I rather stick with a company that only makes backpacks and not carry one that is just one item in their inventory of a thousand.

I swear by Toolpak, they last decades and are very light.


----------



## MechanicalDVR (Dec 29, 2007)

M-8 said:


> Yeah. I have other tool bag too but I need something I can take up and down the ladder. Do u have any pics?
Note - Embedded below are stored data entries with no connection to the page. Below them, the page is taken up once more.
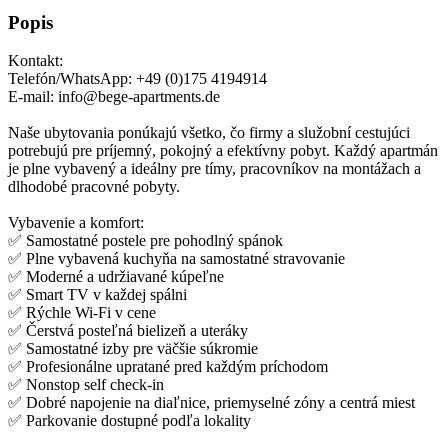
Popis
Kontakt:
Telefón/WhatsApp: +49 (0)175 4194914
E-mail: info@bege-apartments.de
Naše ubytovania ponúkajú všetko, čo firmy a služobní cestujúci
potrebujú pre príjemný, pokojný a efektívny pobyt. Každý apartmán
je plne vybavený a ideálny pre tímy, pracovníkov na montážach a
dlhodobé pracovné pobyty.
Vybavenie a komfort:
✅ Samostatné postele pre pohodlný spánok
✅ Plne vybavená kuchyňa na samostatné stravovanie
✅ Moderné a udržiavané kúpeľne
✅ Smart TV v každej spálni
✅ Rýchle Wi-Fi v cene
✅ Čerstvá posteľná bielizeň a uteráky
✅ Samostatné izby pre väčšie súkromie
✅ Profesionálne upratané pred každým príchodom
✅ Nonstop self check-in
✅ Dobré napojenie na diaľnice, priemyselné zóny a centrá miest
✅ Parkovanie dostupné podľa lokality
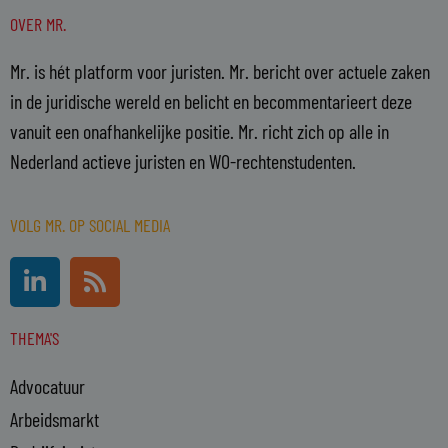
OVER MR.
Mr. is hét platform voor juristen. Mr. bericht over actuele zaken
in de juridische wereld en belicht en becommentarieert deze
vanuit een onafhankelijke positie. Mr. richt zich op alle in
Nederland actieve juristen en WO-rechtenstudenten.
VOLG MR. OP SOCIAL MEDIA
L
R
i
s
n
s
THEMA'S
k
e
Advocatuur
d
i
Arbeidsmarkt
n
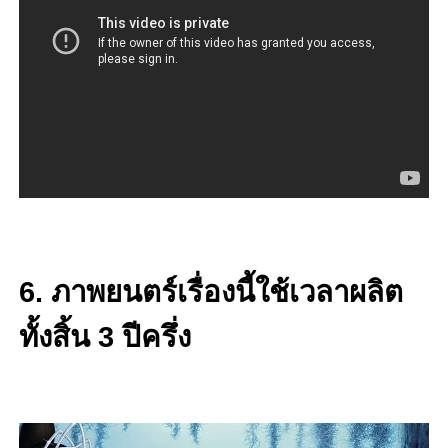
6. ภาพยนตร์เรื่องนี้ใช้เวลาผลิต
ทั้งสิ้น 3 ปีครึ่ง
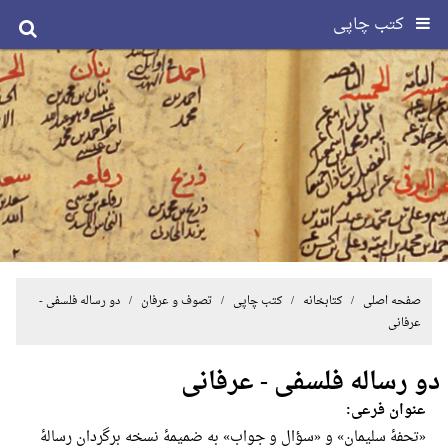
کتب چاپی
صفحه اصلی
/ کتابخانه /
کتب چاپی
/
تصوف و عرفان
/ دو رساله فلسفی -
عرفانی
دو رساله فلسفی - عرفانی
عنوان فرعی:
«تحفۀ سلیمان» و «سؤال و جواب» به ضمیمۀ نسخه برگردان رسالۀ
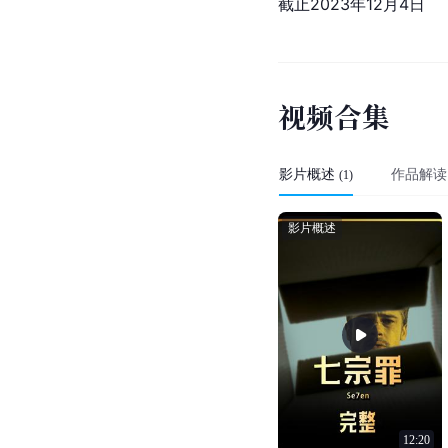
截止2023年12月4日
视
频
合
集
影片概述
作品解读
(
1
)
影片概述
12:20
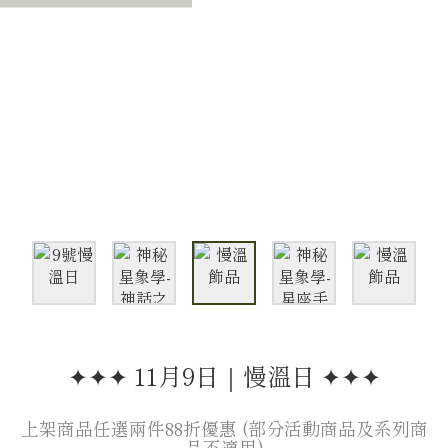
✦✦✦ 11月9日｜慢溫日 ✦✦✦
上架商品任選兩件88折優惠 (部分活動商品及系列商
品不適用)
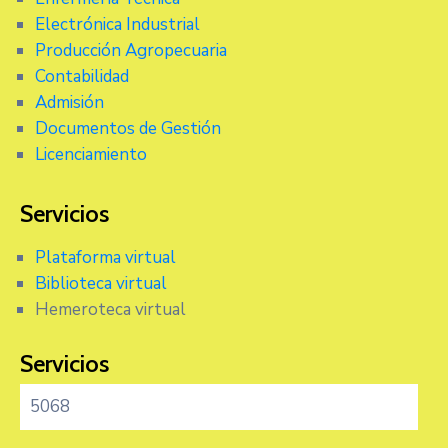
Electrónica Industrial
Producción Agropecuaria
Contabilidad
Admisión
Documentos de Gestión
Licenciamiento
Servicios
Plataforma virtual
Biblioteca virtual
Hemeroteca virtual
Servicios
5068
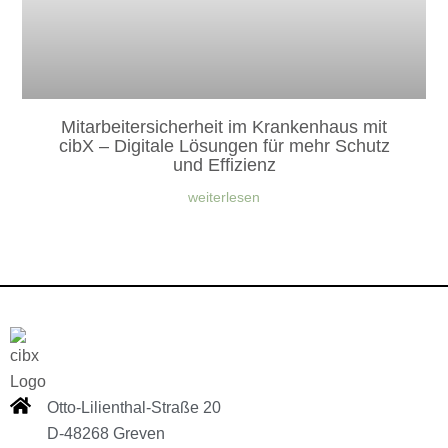
Mitarbeitersicherheit im Krankenhaus mit
cibX – Digitale Lösungen für mehr Schutz
und Effizienz
weiterlesen
Otto-Lilienthal-Straße 20
D-48268 Greven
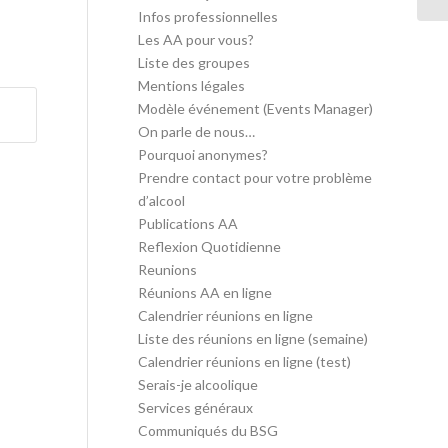
Infos professionnelles
Les AA pour vous?
Liste des groupes
Mentions légales
Modèle événement (Events Manager)
On parle de nous…
Pourquoi anonymes?
Prendre contact pour votre problème
d’alcool
Publications AA
Reflexion Quotidienne
Reunions
Réunions AA en ligne
Calendrier réunions en ligne
Liste des réunions en ligne (semaine)
Calendrier réunions en ligne (test)
Serais-je alcoolique
Services généraux
Communiqués du BSG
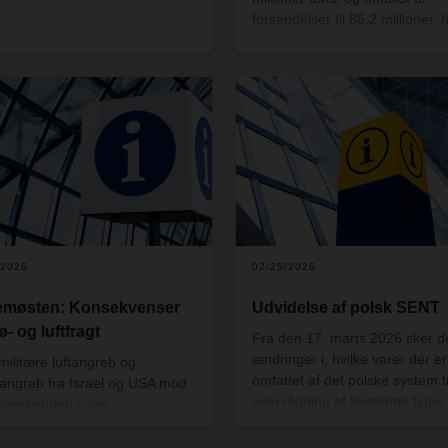
forsendelser til 86,2 millioner, h
svarer til en vækst på 3,6 proc
/2026
02/25/2026
emøsten: Konsekvenser
Udvidelse af polsk SENT
ø- og luftfragt
Fra den 17. marts 2026 sker d
ændringer i, hvilke varer der er
 militære luftangreb og
omfattet af det polske system ti
angreb fra Israel og USA mod
overvågning af bestemte typer
i weekenden samt
varer, der transporteres i polsk
følgende iranske modangreb på
territorium. Har du varer i
lokaliteter i Mellemøsten er den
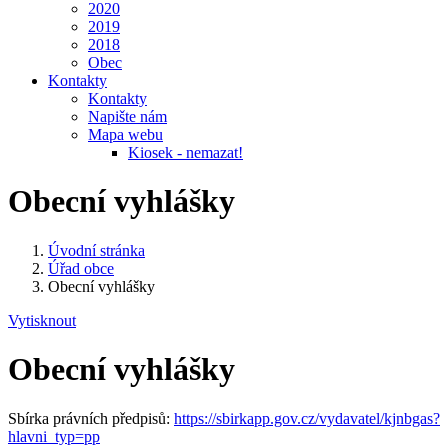
2020
2019
2018
Obec
Kontakty
Kontakty
Napište nám
Mapa webu
Kiosek - nemazat!
Obecní vyhlášky
Úvodní stránka
Úřad obce
Obecní vyhlášky
Vytisknout
Obecní vyhlášky
Sbírka právních předpisů:
https://sbirkapp.gov.cz/vydavatel/kjnbgas?
hlavni_typ=pp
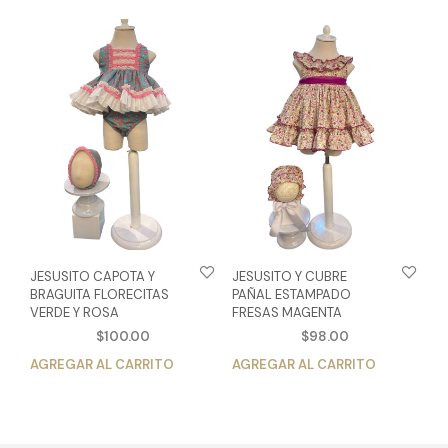
múltiples
múlt
variantes.
vari
Las
Las
opciones
opc
se
se
pueden
pue
elegir
eleg
en
en
la
la
página
pág
de
de
producto
pro
JESUSITO CAPOTA Y
JESUSITO Y CUBRE
BRAGUITA FLORECITAS
PAÑAL ESTAMPADO
VERDE Y ROSA
FRESAS MAGENTA
$
100.00
$
98.00
AGREGAR AL CARRITO
Este
AGREGAR AL CARRITO
Est
producto
pro
tiene
tien
múltiples
múlt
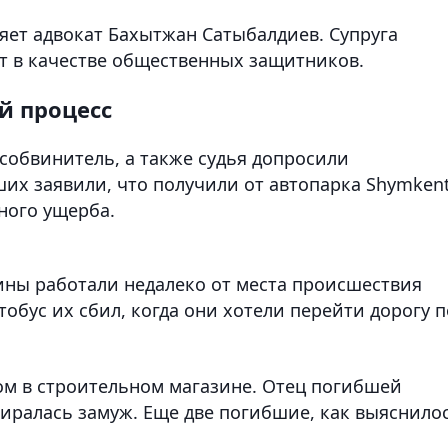
яет адвокат Бахытжан Сатыбалдиев. Супруга
т в качестве общественных защитников.
й процесс
собвинитель, а также судья допросили
их заявили, что получили от автопарка Shymken
ьного ущерба.
ны работали недалеко от места происшествия
обус их сбил, когда они хотели перейти дорогу п
м в строительном магазине. Отец погибшей
обиралась замуж. Еще две погибшие, как выяснилос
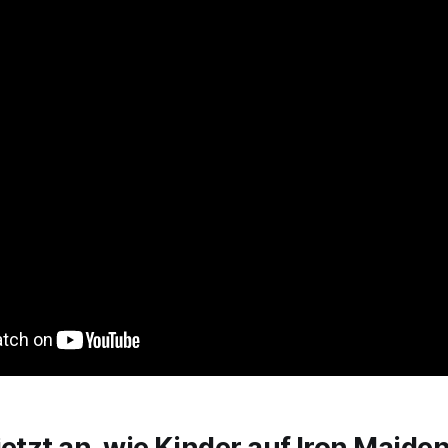
jetzt an, wie Kinder auf Iron Maide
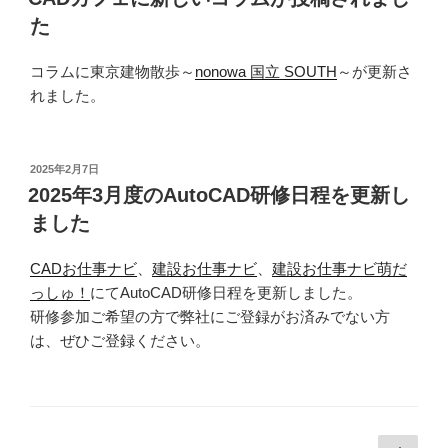
日:
た
コラムに東京建物散歩～
nonowa 国立 SOUTH
～が更新さ
れました。
投
2025年2月7日
稿
2025年3月度のAutoCAD研修日程を更新し
日:
ました
CADお仕事ナビ
、
建設お仕事ナビ
、
建設お仕事ナビ萌だ
っしゅ！
にてAutoCAD研修日程を更新しました。
研修参加ご希望の方で弊社にご登録がお済みでない方
は、ぜひご登録ください。
投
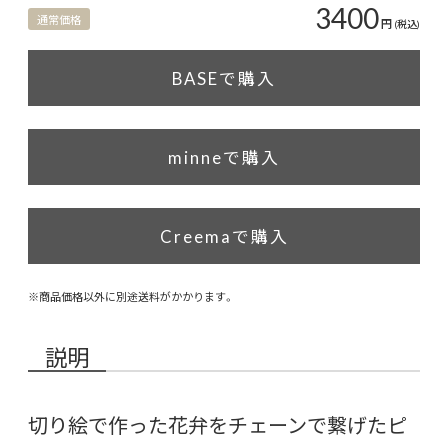
3400
通常価格
円
(税込)
BASEで購入
minneで購入
Creemaで購入
※商品価格以外に別途送料がかかります。
説明
切り絵で作った花弁をチェーンで繋げたピ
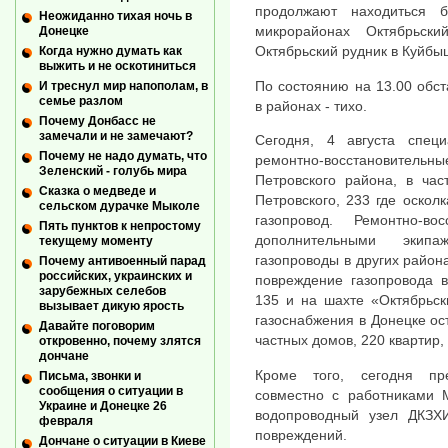
продолжают находиться 
Неожиданно тихая ночь в
микрорайонах Октябрьск
Донецке
Октябрьский рудник в Куйбы
Когда нужно думать как
выжить и не оскотиниться
По состоянию на 13.00 обст
И треснул мир напополам, в
семье разлом
в районах - тихо.
Почему Донбасс не
замечали и не замечают?
Сегодня, 4 августа специ
Почему не надо думать, что
ремонтно-восстановител
Зеленский - голубь мира
Петровского района, в час
Сказка о медведе и
Петровского, 233 где оско
сельском дурачке Мыколе
газопровод. Ремонтно-во
Пять пунктов к непростому
дополнительными экипа
текущему моменту
газопроводы в других район
Почему антивоенный парад
российских, украинских и
повреждение газопровода в
зарубежных селебов
135 и на шахте «Октябрьск
вызывает дикую ярость
газоснабжения в Донецке ос
Давайте поговорим
частных домов, 220 квартир
откровенно, почему злятся
дончане
Кроме того, сегодня пре
Письма, звонки и
сообщения о ситуации в
совместно с работниками 
Украине и Донецке 26
водопроводный узел ДКЗХ
февраля
повреждений.
Дончане о ситуации в Киеве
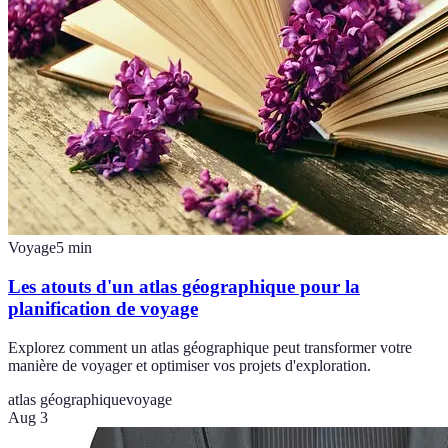
Voyage
5
min
Les atouts d'un atlas géographique pour la
planification de voyage
Explorez comment un atlas géographique peut transformer votre
manière de voyager et optimiser vos projets d'exploration.
atlas géographique
voyage
Aug 3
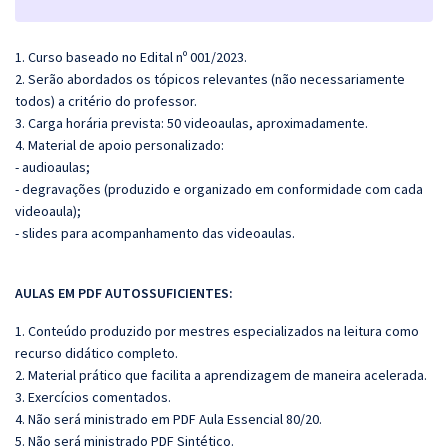
1. Curso baseado no Edital nº 001/2023.
2. Serão abordados os tópicos relevantes (não necessariamente
todos) a critério do professor.
3. Carga horária prevista: 50 videoaulas, aproximadamente.
4. Material de apoio personalizado:
- audioaulas;
- degravações (produzido e organizado em conformidade com cada
videoaula);
- slides para acompanhamento das videoaulas.
AULAS EM PDF AUTOSSUFICIENTES:
1. Conteúdo produzido por mestres especializados na leitura como
recurso didático completo.
2. Material prático que facilita a aprendizagem de maneira acelerada.
3. Exercícios comentados.
4. Não será ministrado em PDF Aula Essencial 80/20.
5.
Não será ministrado PDF Sintético.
I refer you to this thread: https://www.electriciantalk.com/f14/backpacks-again-265420/


----------



## LV1 (Aug 29, 2016)

I have a dewalt pack that rigged with my goto hand stuff plus a m12 drill/driver. as a low volt guy its been a blessing. my packout has everything else and is a great companion. If i do any manhattan service work I pack a small tool roll with barebones and throw that in a traditional travel backpack with a laptop. My dewalt bag has, 

1 ratchet with 3 deep sockets (mostly for rack work, occasional other things)
1 vicegrip
1 set dikes
1 set linemans
1 set needlenose
1 11 in 1 screwdriver
1 catspaw prybar
1 wood chisel 
1 set hook and pick (awl, 45 and 90 degree and hook)
2 sets wire stripper for various gauges
1 set heavy duty cable cutter
1 set flush cuts
1 punchdown tool
1 category crimper
1 coax stripper
1 coax crimper
1 coax flaring tool
1 small adjustable wrench
1 can wrench
1 security bit set
1 twisted pair continuity tester
1 tone and probe
1 lv ring template
1 jab saw

im probably forgetting some stuff but as you can see it holds a lot


----------



## MechanicalDVR (Dec 29, 2007)

LV1 said:


> I have a dewalt pack that rigged with my goto hand stuff plus a m12 drill/driver. as a low volt guy its been a blessing. my packout has everything else and is a great companion. If i do any manhattan service work I pack a small tool roll with barebones and throw that in a traditional travel backpack with a laptop. My dewalt bag has,
> 
> 1 ratchet with 3 deep sockets (mostly for rack work, occasional other things)
> 1 vicegrip
> ...


Looks like a decent set up.


----------